Unterschiedliche Preise für Papier
Ein Blick auf den iranischen Pressemarkt zeigt, dass die Vielfältigkeit der Zeitungen und Zeitschriften sich nicht nur auf die Sportzeitungen beschränkt. Es gibt im Iran Hunderte Zeitungen und Zeitschriften. Was im ersten Augenblick interessant und unglaublich klingt, ist in Wahrheit nichts anderes als ein Zeichen eines wirtschaftlichen Missstandes.
Die tatsächliche Auflage der Zeitungen und Zeitschriften im Iran ist ein Staatsgeheimnis, und es gibt unterschiedliche Preise für Papier. Die unpolitischen und der Regierung nahestehenden Zeitungen erhalten subventioniertes Papier. Die Sportzeitungen sind nicht politisch und können deshalb ihren Papierbedarf sehr günstig decken. Wenn die tatsächliche Auflage niedriger ist als die angebliche und genehmigte, dann kann man ein gutes Geschäft machen.
Sportzeitungen sind ein lukratives Geschäft
Der Herausgeber von "Negah-e Nou", Ali Mirzaei, veranschaulicht dies folgendermaßen: "Zum Beispiel bekommt man Papier für 70.000 Exemplare.
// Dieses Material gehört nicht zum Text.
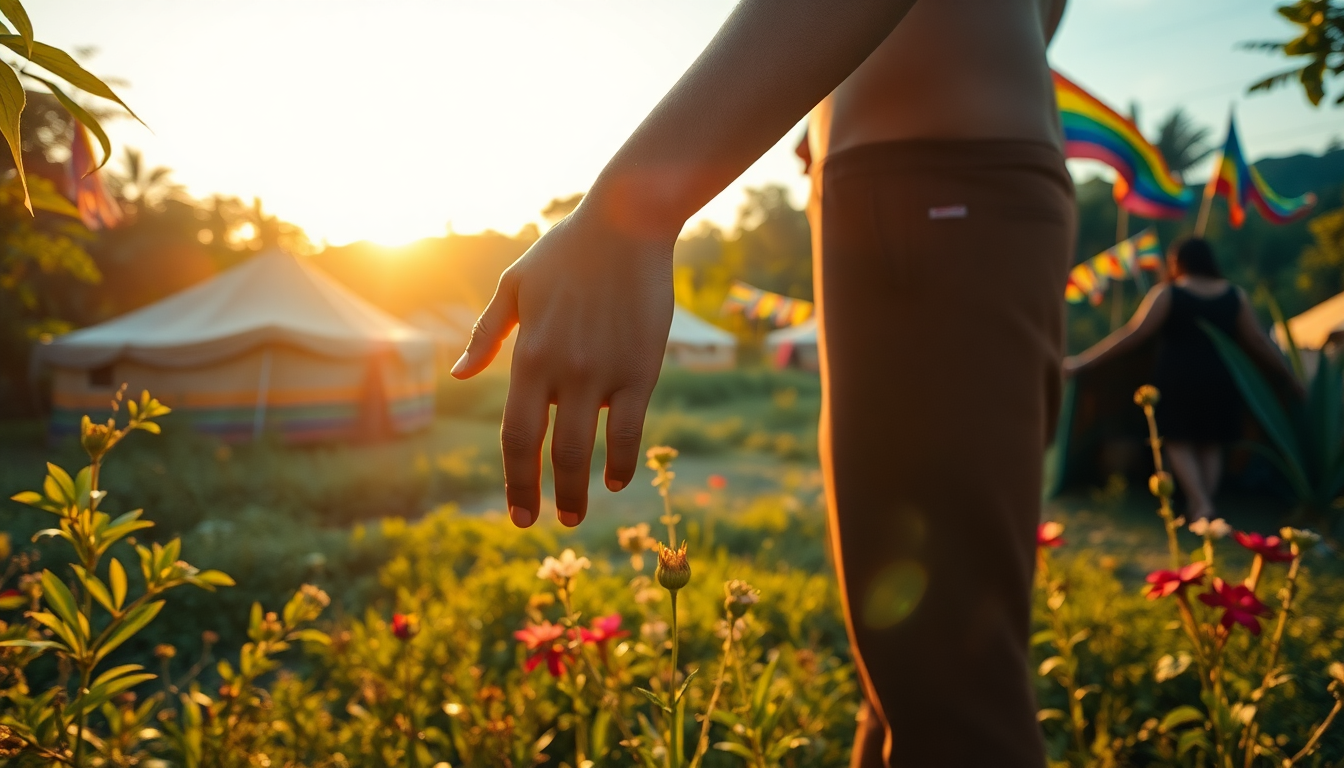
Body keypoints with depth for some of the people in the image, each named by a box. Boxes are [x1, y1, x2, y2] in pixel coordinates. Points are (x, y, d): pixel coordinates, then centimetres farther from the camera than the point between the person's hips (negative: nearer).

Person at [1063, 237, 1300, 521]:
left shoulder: (1166, 293, -6)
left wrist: (1083, 362, -10)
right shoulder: (1235, 295, 6)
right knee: (1211, 445, 13)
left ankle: (1202, 507, -9)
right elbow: (1259, 342, 8)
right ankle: (1201, 508, 11)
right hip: (1220, 380, 4)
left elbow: (1132, 334, -12)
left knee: (1179, 442, 5)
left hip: (1178, 380, -4)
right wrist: (1290, 378, 20)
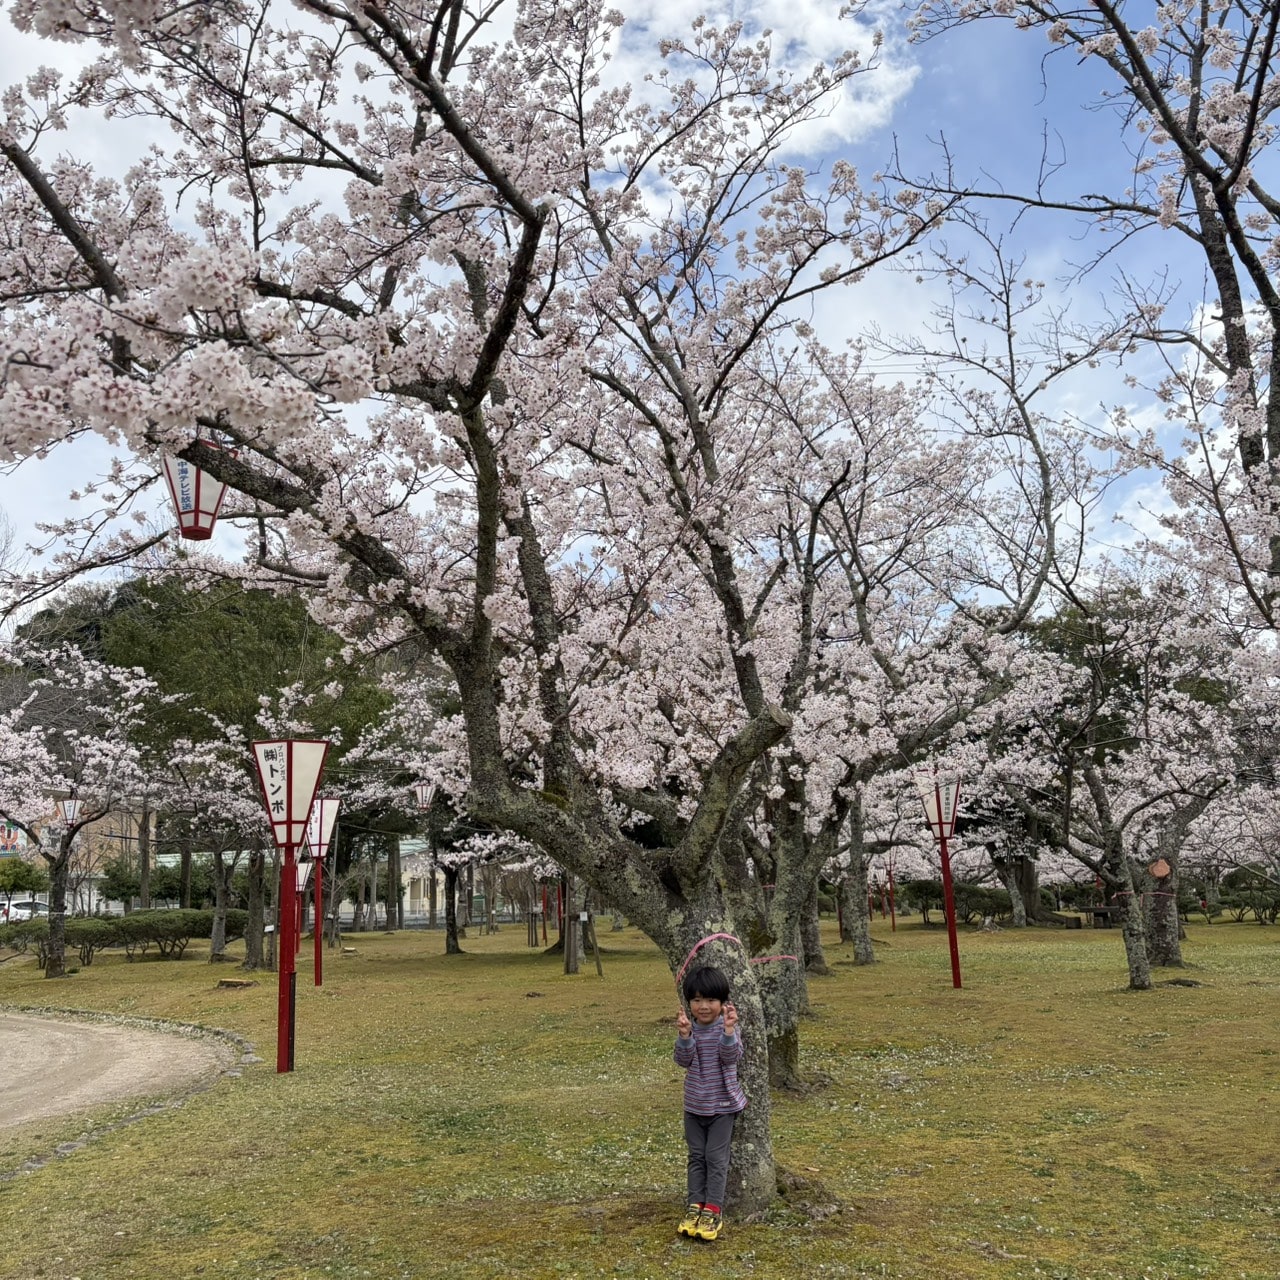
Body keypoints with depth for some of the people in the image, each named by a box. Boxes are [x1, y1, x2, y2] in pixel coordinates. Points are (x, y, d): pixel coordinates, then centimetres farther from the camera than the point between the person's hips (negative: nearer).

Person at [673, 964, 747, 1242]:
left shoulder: (727, 1027, -12)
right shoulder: (689, 1027, -4)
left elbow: (732, 1057, -25)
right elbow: (684, 1061, -15)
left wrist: (728, 1032, -41)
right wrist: (684, 1036, -32)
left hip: (722, 1105, -3)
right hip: (694, 1105, 3)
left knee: (716, 1157, 1)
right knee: (697, 1157, 11)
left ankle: (713, 1209, 9)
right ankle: (695, 1205, 19)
Beträgt die Auflage aber nur 25.000, dann hat man die Möglichkeit, das zu viel erhaltene Papier im freien Markt zu verkaufen. Mit dem Geld kann man ein Jahr lang leben, ohne irgendetwas veröffentlichen zu müssen."
Die Herausgabe von Sportzeitungen im Iran ist daher ein lukratives Geschäft. Man kann mit einer wachsenden Leserzahl rechnen. Die Gefahr der Zensur besteht in der Sportpresse nicht. Die Ayatollahs haben andere Probleme. Und wenn man wesentlich weniger druckt als behauptet, wird man schneller reich als vermutet.